### [ABOUT THIS EXERCISE]
The pictures stay out. Please retype every line below exactly.

[Landmark coordinate records]
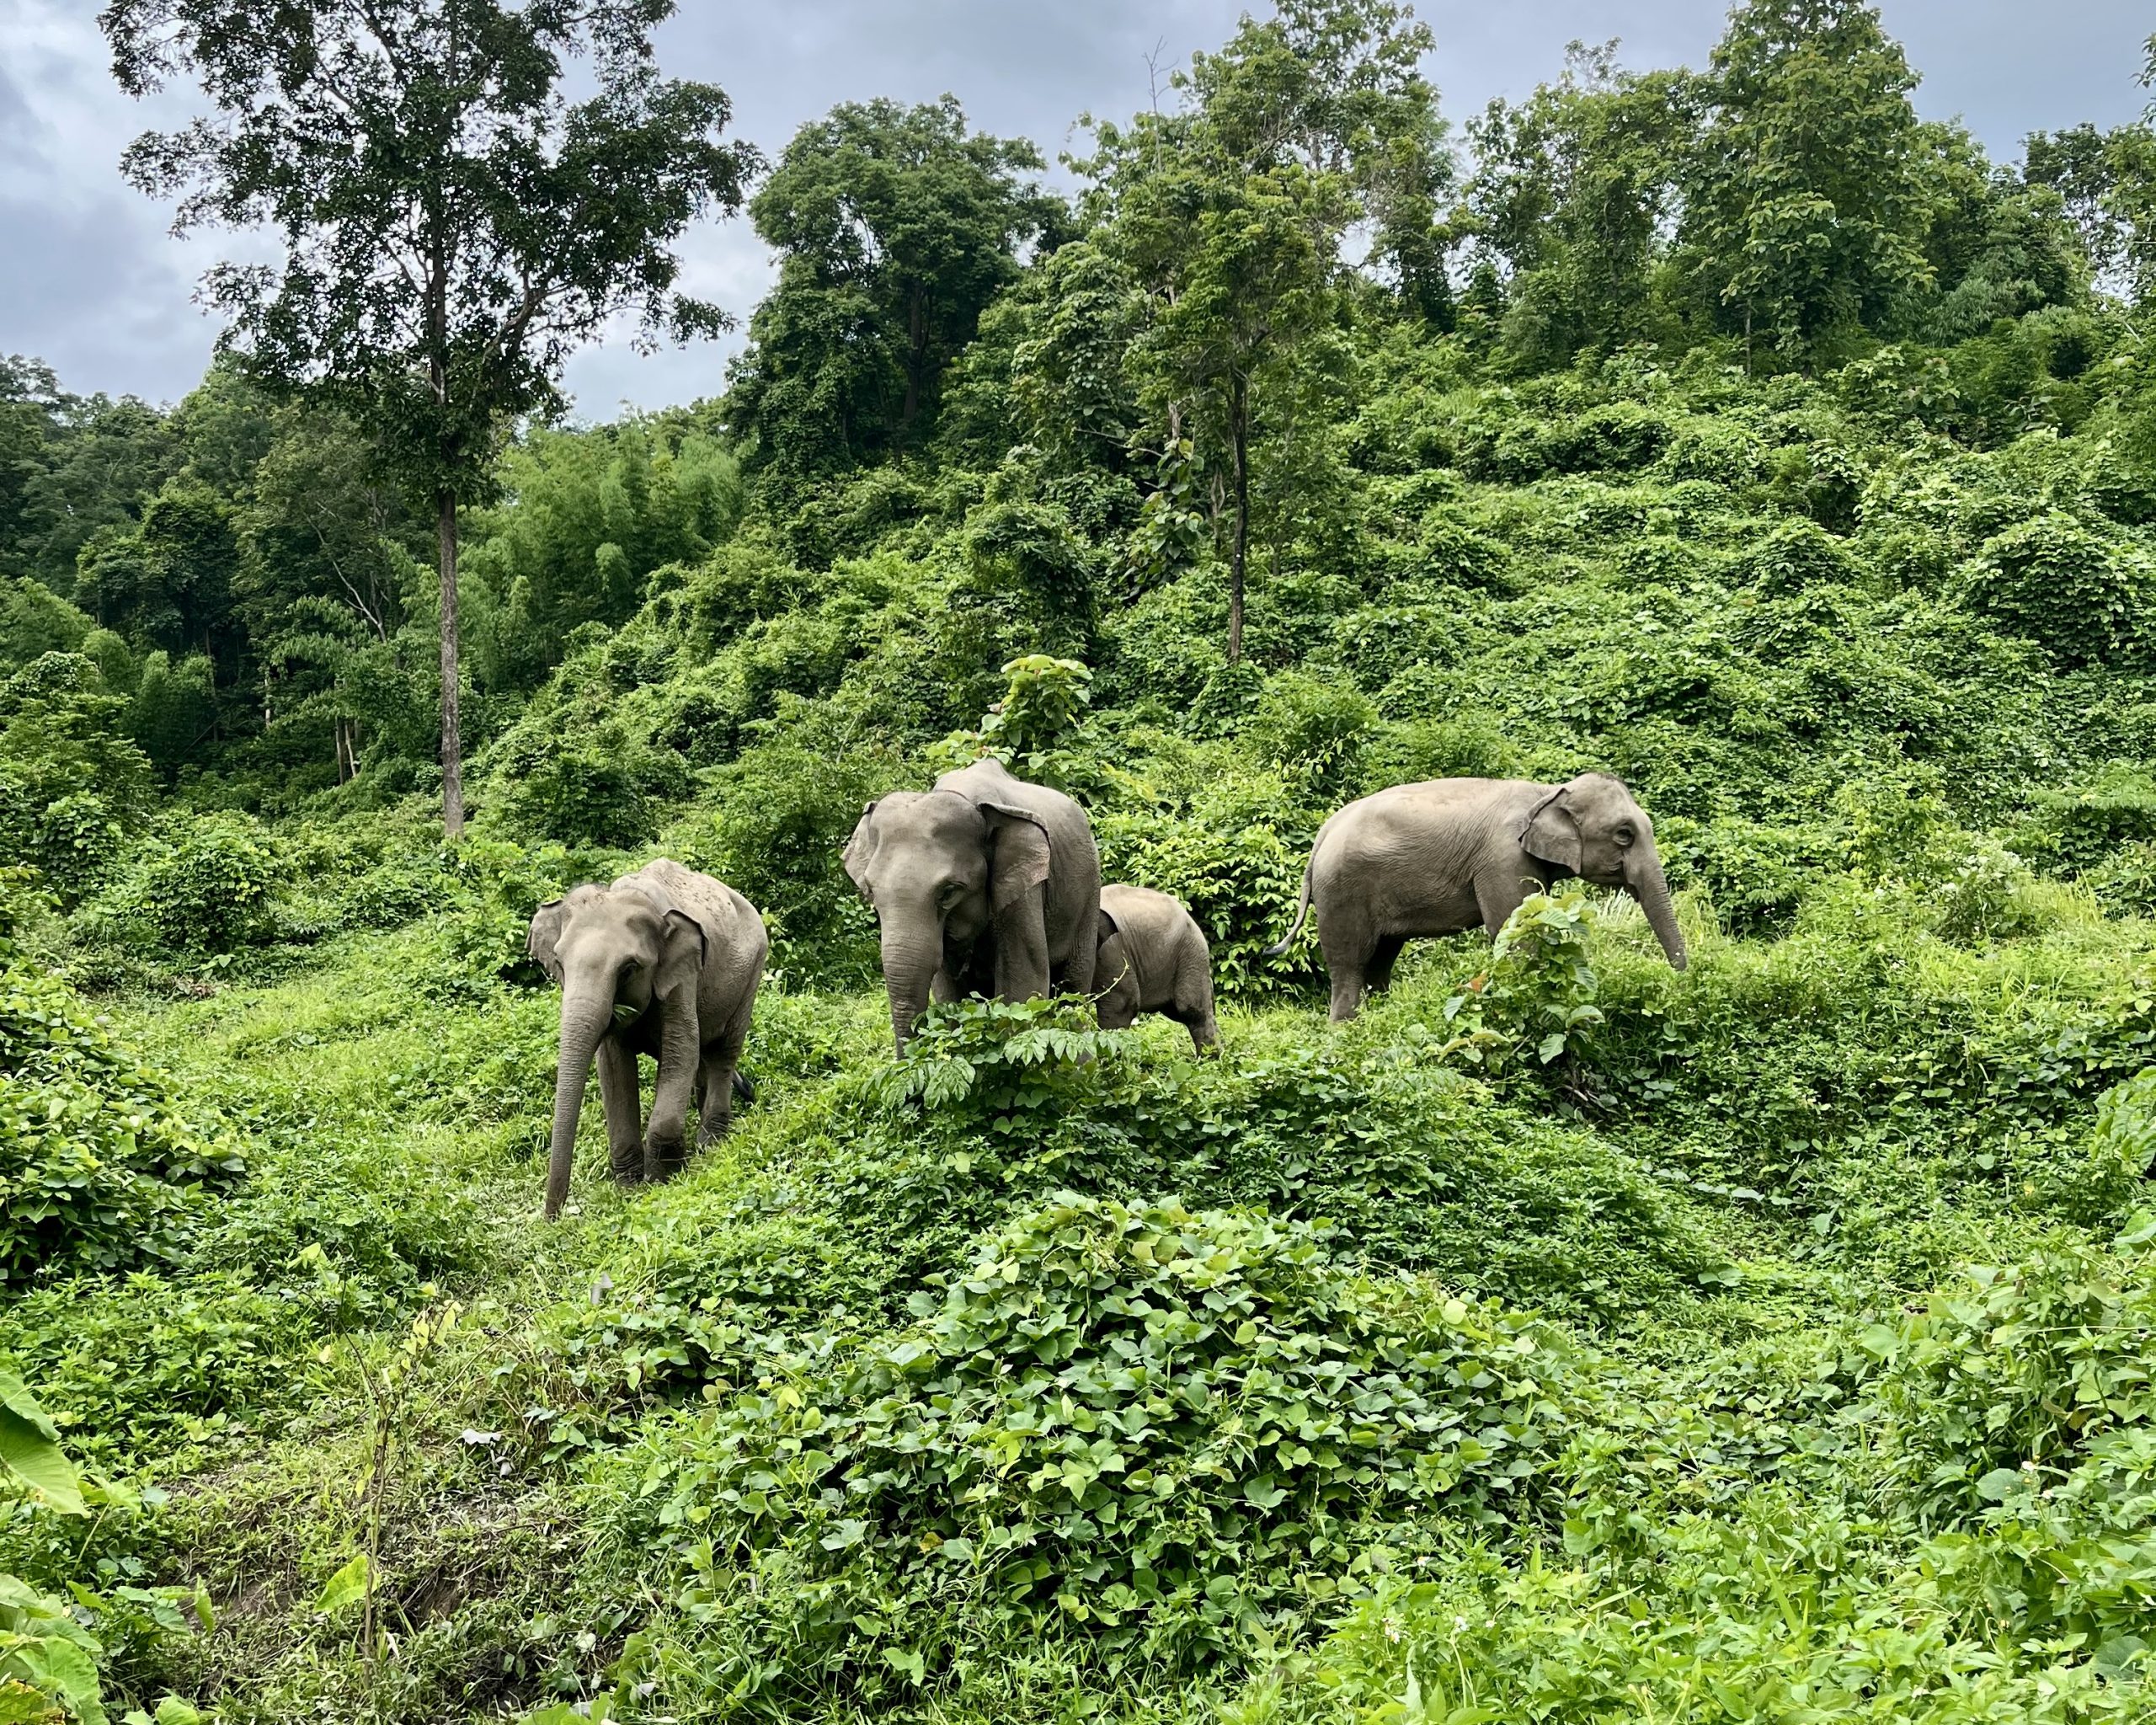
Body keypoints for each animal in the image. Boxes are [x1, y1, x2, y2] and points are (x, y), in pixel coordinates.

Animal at [526, 858, 767, 1220]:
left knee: (722, 1051)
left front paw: (660, 1182)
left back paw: (710, 1143)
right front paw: (629, 1187)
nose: (552, 1218)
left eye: (628, 969)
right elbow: (614, 1067)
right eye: (558, 963)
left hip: (751, 973)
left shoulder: (683, 973)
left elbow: (681, 1052)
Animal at [843, 756, 1101, 1053]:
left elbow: (1024, 980)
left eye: (948, 892)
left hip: (1089, 893)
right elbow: (948, 991)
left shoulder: (1023, 890)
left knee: (1074, 985)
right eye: (871, 891)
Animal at [1267, 772, 1687, 1021]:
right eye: (1624, 835)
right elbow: (1513, 932)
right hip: (1342, 890)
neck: (1547, 793)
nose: (1680, 979)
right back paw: (1345, 1030)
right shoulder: (1502, 860)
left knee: (1380, 960)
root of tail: (1323, 834)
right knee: (1350, 963)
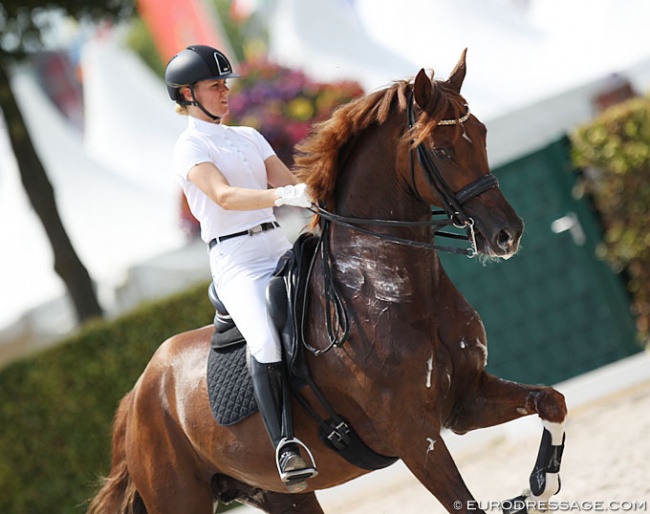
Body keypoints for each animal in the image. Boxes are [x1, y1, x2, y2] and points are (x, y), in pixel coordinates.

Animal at [88, 50, 564, 510]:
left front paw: (541, 482)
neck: (392, 290)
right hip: (180, 497)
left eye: (481, 133)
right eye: (441, 150)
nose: (506, 234)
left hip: (281, 495)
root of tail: (138, 394)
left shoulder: (466, 401)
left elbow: (551, 401)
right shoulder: (415, 436)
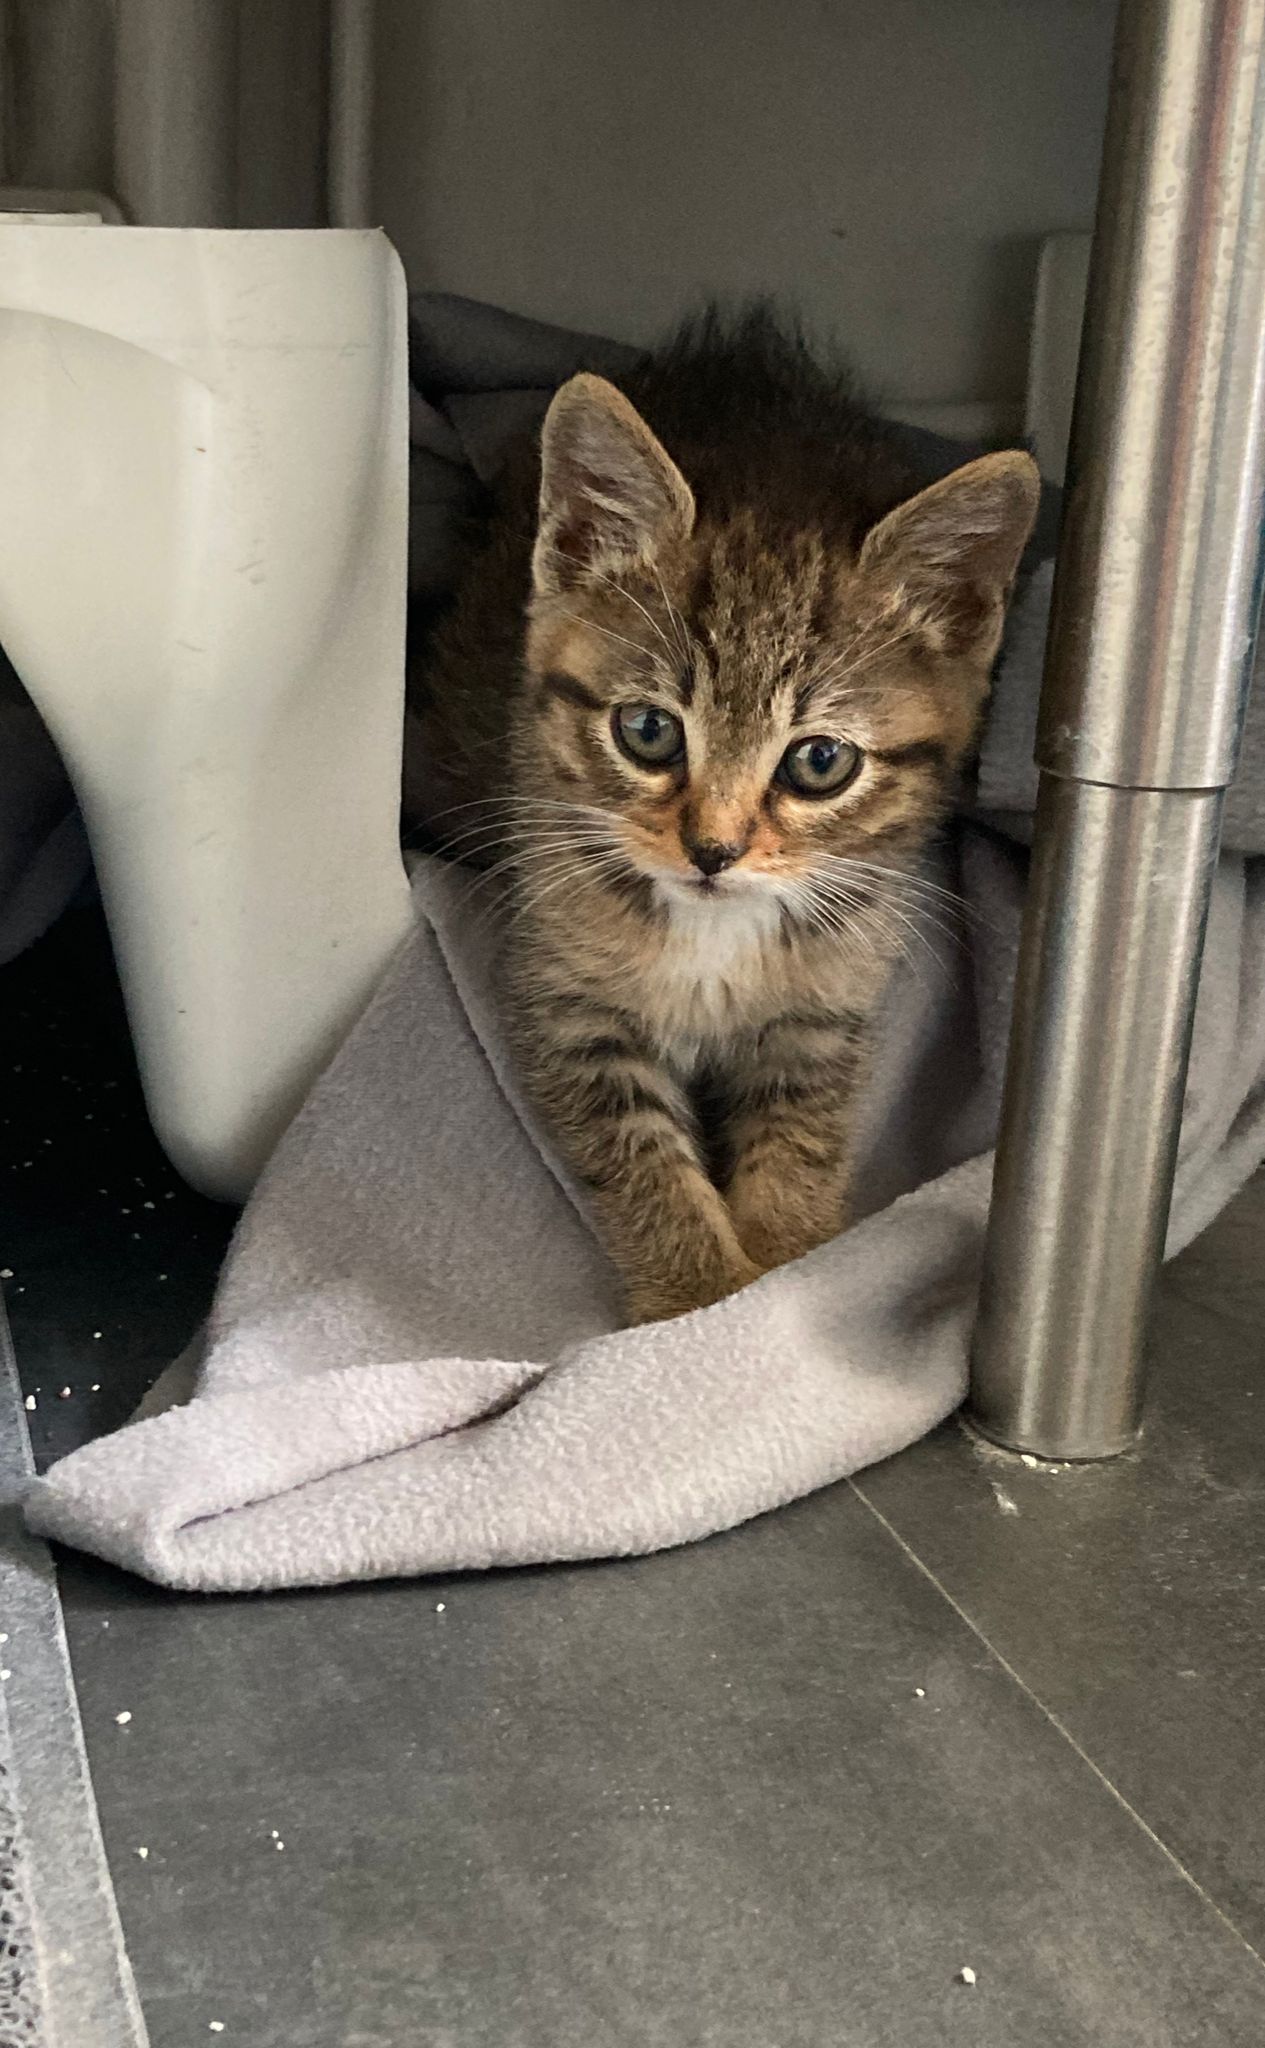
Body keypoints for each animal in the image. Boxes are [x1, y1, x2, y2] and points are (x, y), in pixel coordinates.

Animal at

### [ANSWER]
Body keypoints for each animal in the image. Boxes are [x1, y1, x2, y2] and points are (x, y), in pixel coordinates.

Animal at [526, 858, 767, 1220]:
left knee: (722, 1051)
left front paw: (660, 1182)
left back paw: (710, 1143)
right front paw: (629, 1187)
nose: (552, 1218)
left eye: (628, 969)
right elbow: (614, 1067)
right eye: (558, 963)
left hip: (751, 973)
left shoulder: (683, 973)
left elbow: (681, 1052)
Animal at [843, 756, 1101, 1053]:
left elbow: (1024, 980)
left eye: (948, 892)
left hip: (1089, 893)
right elbow: (948, 991)
left shoulder: (1023, 890)
left knee: (1074, 985)
right eye: (871, 891)
Animal at [1267, 772, 1687, 1021]:
right eye: (1624, 835)
right elbow: (1513, 932)
right hip: (1342, 890)
neck: (1547, 793)
nose: (1680, 979)
right back paw: (1345, 1030)
right shoulder: (1502, 860)
left knee: (1380, 960)
root of tail: (1323, 834)
right knee: (1350, 963)
Body keypoints for each animal in the image. Boxes are [x1, y1, x2, y2] and points are (x, y), in pixel coordinates.

Animal at [88, 50, 564, 510]:
left front paw: (541, 482)
neck: (392, 290)
right hip: (180, 497)
left eye: (481, 133)
right eye: (441, 150)
nose: (506, 234)
left hip: (281, 495)
root of tail: (138, 394)
left shoulder: (466, 401)
left elbow: (551, 401)
right shoulder: (415, 436)
Body keypoints for each animal in the image. Boxes are [x1, y1, x2, y2] and points are (x, y), in pixel coordinates.

Animal at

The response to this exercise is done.